Spiritual Leaders Answer Life's Most Complex Questions
Acclaimed French filmmakers Jules and Gedeon Naudet explored some of the most complex questions bewildering the world's population in a television documentary that aired Sunday.
And who better to answer these questions than 12 respected spiritual leaders whose faiths represent 5 billion followers worldwide, said one filmmaker.
Both filmmakers, who created the award-winning "9/11" documentary, were in the World Trade Center creating a piece on New York's firefighters when the terrorist attacks took down the Twin Towers on Sept. 11.
Convinced that he was going to die, Jules Naudet asked himself questions that he believes most people asked themselves that day.
"These questions popped into my head: Why am I here? What is the meaning of my life?" said Jules. "I think the common one most people asked was 'Where was God that day?'"
"How do you deal with death having been confronted by it so directly, so violently?" Gedeon posed. "How do you make sense of it?"
The questions took the filmmakers around the world to spiritual leaders of 12 different faiths in search for answers to the meaning of life.
"It's been some of the darkest moments in religious life in all of history when in the name of God, we kill people," said Bishop Mark Hanson, presiding bishop of the Evangelical Lutheran Church in American and president of the Lutheran World Federation, in the documentary.

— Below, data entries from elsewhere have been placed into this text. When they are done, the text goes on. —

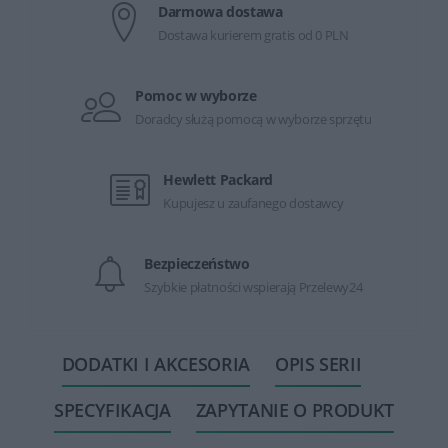
Darmowa dostawa
Dostawa kurierem gratis od 0 PLN
Pomoc w wyborze
Doradcy służą pomocą w wyborze sprzętu
Hewlett Packard
Kupujesz u zaufanego dostawcy
Bezpieczeństwo
Szybkie płatności wspierają Przelewy24
DODATKI I AKCESORIA
OPIS SERII
SPECYFIKACJA
ZAPYTANIE O PRODUKT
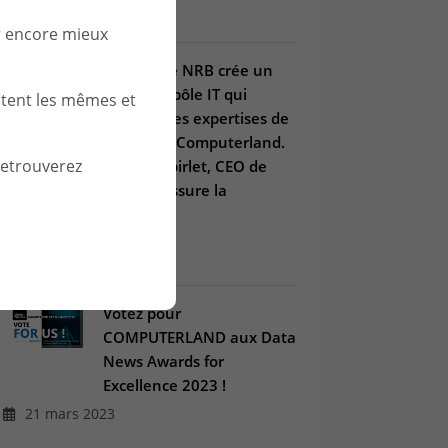
r encore mieux
Le Groupe NRB crée un
nouveau pôle IT qui
stent les mêmes et
combine les expertises de
Win et de Computerland.
retrouverez
Arnaud Spirlet, CEO de
Win, en assure la
direction.
21 janv. 2025
Votez pour
COMPUTERLAND aux Data
News Awards for
Excellence 2023 !
21 mars 2023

"I believe in the reality of spiritual warfare," said Dr. Frank Page, president of the Southern Baptist Convention. "I believe God and Satan are constantly battling for the hearts and souls of men and women."
In the two-hour television special - "In God's Name" - on CBS, the featured spiritual leaders spoke about violence, hatred, faith, peace, unity tolerance and hope.
What the filmmakers discovered was that these leaders have much more in common than most think.
"Suddenly, we became much more respectful of different faiths, different cultures, much more tolerant also," said Gedeon. "We found out in the end that there is much more that those leaders have in common than things that divide them."
"That was one of the extraordinary things to discover," he added.
The documentary conveys a message that there is more that unites everyone, across religions and faiths, than that which divides them, Jules explained.
"There is so much misunderstanding and so much preconceived ideas that we have, and unless we make the effort to knock on the door of a neighbor and talk to them and discover basically at the end that there's really not much difference at all," Gedeon highlighted.
One of the biggest misunderstandings following 9/11 is about Islam.
"We consider that looking at Islam as a violent religion is the worst misunderstanding about Islam," said Grand Ayatollah Mohammed Hussein Fadlallah, Lebanon's most senior Shia cleric.
And people on the right tend to only listen to people on the right and think the people on the left are wrong, Jules cited Hanson as saying. And people on the left behave the same way.
"We have a tendency to only listen to our own voices," said Jules.
"I don't think the way we're living today is what God intends for us," said Hanson in the documentary.
But in the midst of tragedies and divisions, the spiritual leaders believe God is there.
"God comes and appears in the corners of life where you weren't expecting and will open a door in any kind of situation even when you think ... the hope is nothing more," said Archbishop of Canterbury Dr. Rowan Williams.
"The rough and difficult time is what brings people together and strengthens their faith," commented Alexei II, patriarch of Moscow and head of the Russian Orthodox Church. "We have a saying, 'unless there's thunder, people don't make the sign of the cross.'"
Other leaders featured in "In God's Name" include Amma, a Hindu spiritual leader; Pope Benedict XVI, head of the Roman Catholic Church; the Dalai Lama, spiritual leader of Tibetan Buddhists; Michihisa Kitashirakawa, Jingu Daiguji (High Priest) of the Shinto Grand Shrine of Ise; Yona Metzger, Ashkenazi Chief Rabbi of Israel; Muhammad Sayyed Tantawi, Sheikh of Al-Azhar and a prominent Sunni Muslim leader; and Joginder Singh Vedanti, Jathedar of the Akal Takht, the Sikhs' highest authority.